(Aim of the exercise) Retype the following records exactly and exclude the pictures.

(Collected data)
..........

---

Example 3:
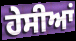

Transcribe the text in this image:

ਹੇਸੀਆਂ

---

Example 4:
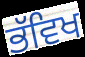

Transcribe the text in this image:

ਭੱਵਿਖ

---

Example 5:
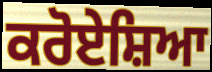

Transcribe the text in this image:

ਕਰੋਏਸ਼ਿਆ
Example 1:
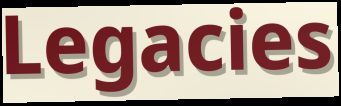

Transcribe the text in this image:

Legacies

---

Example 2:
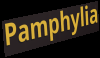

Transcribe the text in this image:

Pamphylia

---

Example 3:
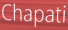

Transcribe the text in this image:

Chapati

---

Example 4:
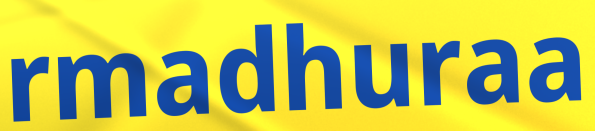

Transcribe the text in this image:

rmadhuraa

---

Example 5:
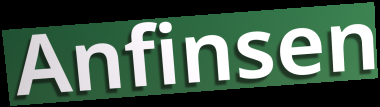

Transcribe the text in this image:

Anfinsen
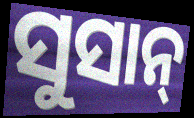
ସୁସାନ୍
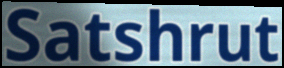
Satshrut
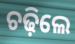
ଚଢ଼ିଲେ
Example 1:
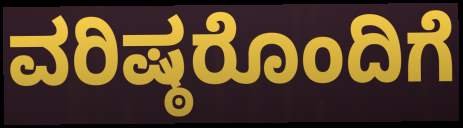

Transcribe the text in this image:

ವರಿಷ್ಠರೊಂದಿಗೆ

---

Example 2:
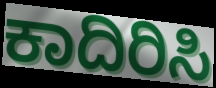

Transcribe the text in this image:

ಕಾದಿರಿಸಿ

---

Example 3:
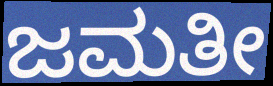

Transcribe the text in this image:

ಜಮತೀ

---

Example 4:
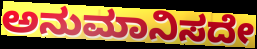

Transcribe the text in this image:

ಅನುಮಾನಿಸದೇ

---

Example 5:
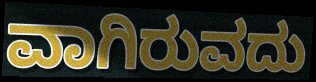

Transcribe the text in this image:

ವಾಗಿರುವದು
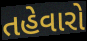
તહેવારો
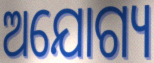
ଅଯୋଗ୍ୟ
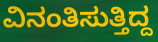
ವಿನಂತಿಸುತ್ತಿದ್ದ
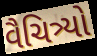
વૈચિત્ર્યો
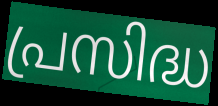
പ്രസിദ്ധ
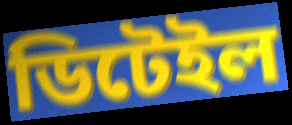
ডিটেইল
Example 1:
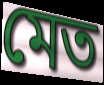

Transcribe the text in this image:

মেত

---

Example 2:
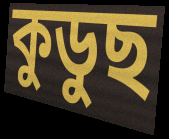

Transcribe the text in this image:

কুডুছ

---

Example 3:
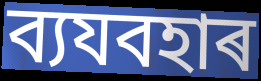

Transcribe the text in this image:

..........

(Result below)
---

Example 3:

Transcribe the text in this image:

ਹੇਸੀਆਂ

---

Example 4:

Transcribe the text in this image:

ਭੱਵਿਖ

---

Example 5:

Transcribe the text in this image:

ਕਰੋਏਸ਼ਿਆ
Example 1:

Transcribe the text in this image:

Legacies

---

Example 2:

Transcribe the text in this image:

Pamphylia

---

Example 3:

Transcribe the text in this image:

Chapati

---

Example 4:

Transcribe the text in this image:

rmadhuraa

---

Example 5:

Transcribe the text in this image:

Anfinsen
ସୁସାନ୍
Satshrut
ଚଢ଼ିଲେ
Example 1:

Transcribe the text in this image:

ವರಿಷ್ಠರೊಂದಿಗೆ

---

Example 2:

Transcribe the text in this image:

ಕಾದಿರಿಸಿ

---

Example 3:

Transcribe the text in this image:

ಜಮತೀ

---

Example 4:

Transcribe the text in this image:

ಅನುಮಾನಿಸದೇ

---

Example 5:

Transcribe the text in this image:

ವಾಗಿರುವದು
તહેવારો
ଅଯୋଗ୍ୟ
ವಿನಂತಿಸುತ್ತಿದ್ದ
વૈચિત્ર્યો
പ്രസിദ്ധ
ডিটেইল
Example 1:

Transcribe the text in this image:

মেত

---

Example 2:

Transcribe the text in this image:

কুডুছ

---

Example 3:

Transcribe the text in this image:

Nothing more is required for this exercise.